Steps to be performed in the current etcd cluster

Procedure

  1. Remove the failed host from the cluster by running the following on a functioning etcd host:

    # etcdctl2 cluster-health
    member 5ee217d19001 is healthy: got healthy result from https://192.168.55.12:2379
    member 2a529ba1840722c0 is healthy: got healthy result from https://192.168.55.8:2379
    failed to check the health of member 8372784203e11288 on https://192.168.55.21:2379: Get https://192.168.55.21:2379/health: dial tcp 192.168.55.21:2379: getsockopt: connection refused
    member 8372784203e11288 is unreachable: [https://192.168.55.21:2379] are all unreachable
    member ed4f0efd277d7599 is healthy: got healthy result from https://192.168.55.13:2379
    cluster is healthy
    
    # etcdctl2 member remove 8372784203e11288
    Removed member 8372784203e11288 from cluster
    
    # etcdctl2 cluster-health
    member 5ee217d19001 is healthy: got healthy result from https://192.168.55.12:2379
    member 2a529ba1840722c0 is healthy: got healthy result from https://192.168.55.8:2379
    member ed4f0efd277d7599 is healthy: got healthy result from https://192.168.55.13:2379
    cluster is healthy

    The remove command requires the etcd ID, not the hostname.

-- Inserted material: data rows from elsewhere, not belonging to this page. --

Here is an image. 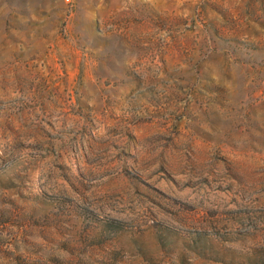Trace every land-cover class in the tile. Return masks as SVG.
<instances>
[{
	"label": "rangeland",
	"instance_id": "rangeland-1",
	"mask_svg": "<svg viewBox=\"0 0 264 264\" xmlns=\"http://www.w3.org/2000/svg\"><path fill=\"white\" fill-rule=\"evenodd\" d=\"M0 264H264V0H0Z\"/></svg>",
	"mask_w": 264,
	"mask_h": 264
}]
</instances>
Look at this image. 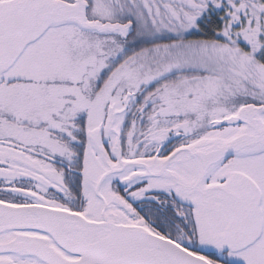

  2. To ensure the etcd configuration does not use the failed host when the etcd service is restarted, modify the /etc/etcd/etcd.conf file on all remaining etcd hosts and remove the failed host in the value for the ETCD_INITIAL_CLUSTER variable:

    # vi /etc/etcd/etcd.conf

    For example:

    ETCD_INITIAL_CLUSTER=master-0.example.com=https://192.168.55.8:2380,master-1.example.com=https://192.168.55.12:2380,master-2.example.com=https://192.168.55.13:2380

    becomes:

    ETCD_INITIAL_CLUSTER=master-0.example.com=https://192.168.55.8:2380,master-1.example.com=https://192.168.55.12:2380

    Restarting the etcd services is not required, because the failed host has been removed using etcdctl on the command line.

  3. Modify the Ansible inventory file to reflect the current status of the cluster and to avoid issues if running a playbook:

    [OSEv3:children]
    masters
    nodes
    etcd
    
    ... [OUTPUT ABBREVIATED] ...
    
    [etcd]
    master-0.example.com
    master-1.example.com
  4. If using Flannel, modify the flanneld service configuration located at /etc/sysconfig/flanneld on every host and remove the etcd host:

    FLANNEL_ETCD_ENDPOINTS=https://master-0.example.com:2379,https://master-1.example.com:2379,https://master-2.example.com:2379
  5. Restart the flanneld service:

    # systemctl restart flanneld.service

Replacing an etcd host

To replace an etcd host, first remove the etcd node from the cluster following the steps from Removing an etcd host, then scale up the etcd cluster with the new host using the scale up Ansible playbook or the manual procedure in Scaling etcd.

The etcd cluster should maintain a quorum during the replacement operation. This means that at least one host should be in operation at all times.

If the host replacement operation occurs while the etcd cluster maintains a quorum, cluster operations are not affected, except if there is a large etcd data to replicate where some operations can be slowed down.

Ensure a backup of etcd data and configuration files exists before any procedure involving the etcd cluster to ensure restoration in the case of failure.